There's Urenco, the nuclear fuel group co-owned by the governments of Britain, Germany and the Netherlands.
There's also the sale of between £2.5bn to £3bn-worth of illiquid assets from the Royal Mail pension fund.
Also earmarked for sale in 2014 is the East Coast Mainline, Britain's most efficient rail franchise.
The line paid more back to the taxpayer than any other previous franchisee in the period 2009-12, and last year customer satisfaction with the service reached a record high of 92 per cent. Yet the coalition is still hell-bent on privatising it this year.
We can't have the British state owning our railways, but our neoliberal elite are more than happy to have state-owned companies from other European countries running railway franchises in Britain - 65 per cent of our rail franchises are now operated by foreign state-owned companies.
And that figure could get bigger in 2014 as among the bidders for the East Coast line are Eurostar and Keolis, both majority-owned by the French state railway company SNCF.
The British government has already said that it is selling its profitable 40 per cent stake in Eurostar.
Other publicly owned businesses in danger include the Ordnance Survey, the national mapping agency, the Met Office and the Royal Mint.
For public ownership campaigners, the big problem is that even though privatisation has never been more unpopular, our three main parties are still, to a greater or lesser extent, wedded to the flawed neoliberal model.
The Conservative Party, which supported a mixed economy for a large part of the postwar period, is dominated by uber-Thatcherites.
The Liberal Democrats, who pledged to renationalise the railways in 2005, are now run by "Orange Book" Lib Dems, who have broken with the party's long-standing support for social democracy.
Labour too, despite edging away from Blairism since 2007, is still a long way from the position on public ownership adopted by the party from 1945 until the 1990s.
On the railways, the Labour leadership, despite conference resolutions and the views of its members, has failed to give a commitment to renationalise.
It hasn't ruled it out - but it hasn't ruled it in either.
Supporters of public ownership who believe that the return of a Labour government will automatically mark the end of the privatisation era are likely to be cruelly disappointed, unless enough popular pressure can be put on the front bench of the party to change course.

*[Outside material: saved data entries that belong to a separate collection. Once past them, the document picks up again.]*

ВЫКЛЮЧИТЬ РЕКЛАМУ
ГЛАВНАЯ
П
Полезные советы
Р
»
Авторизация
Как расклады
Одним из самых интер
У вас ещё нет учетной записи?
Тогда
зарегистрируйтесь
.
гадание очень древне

The financial crash of 2008 should have marked the end of the neoliberal era, but it didn't.
Instead neoliberals have used "austerity" as an excuse to embark on a new wave of privatisations.
Thatcher may be dead, but in 2014 Thatcherism continues, in a new and even more extreme form.
Despite public opinion being against them and the arguments for privatisation being more discredited than ever, the serial privatisers march on.
But we should not allow ourselves to become demoralised.
We have all the arguments on our side as well as the support of the vast majority of the public.
It's true that 2013 was a year of disappointments, but that should only make us redouble our efforts in 2014 to bring the privatisation era to an end.
The only way we will get change at Westminster is if we make it clear that we will not support or vote for any politicians or political parties which do not support public ownership and a return to the mixed economy model which served Britain so well during the period 1945-79.
If you don't like privatisation, then don't vote for it. It really is as simple as that.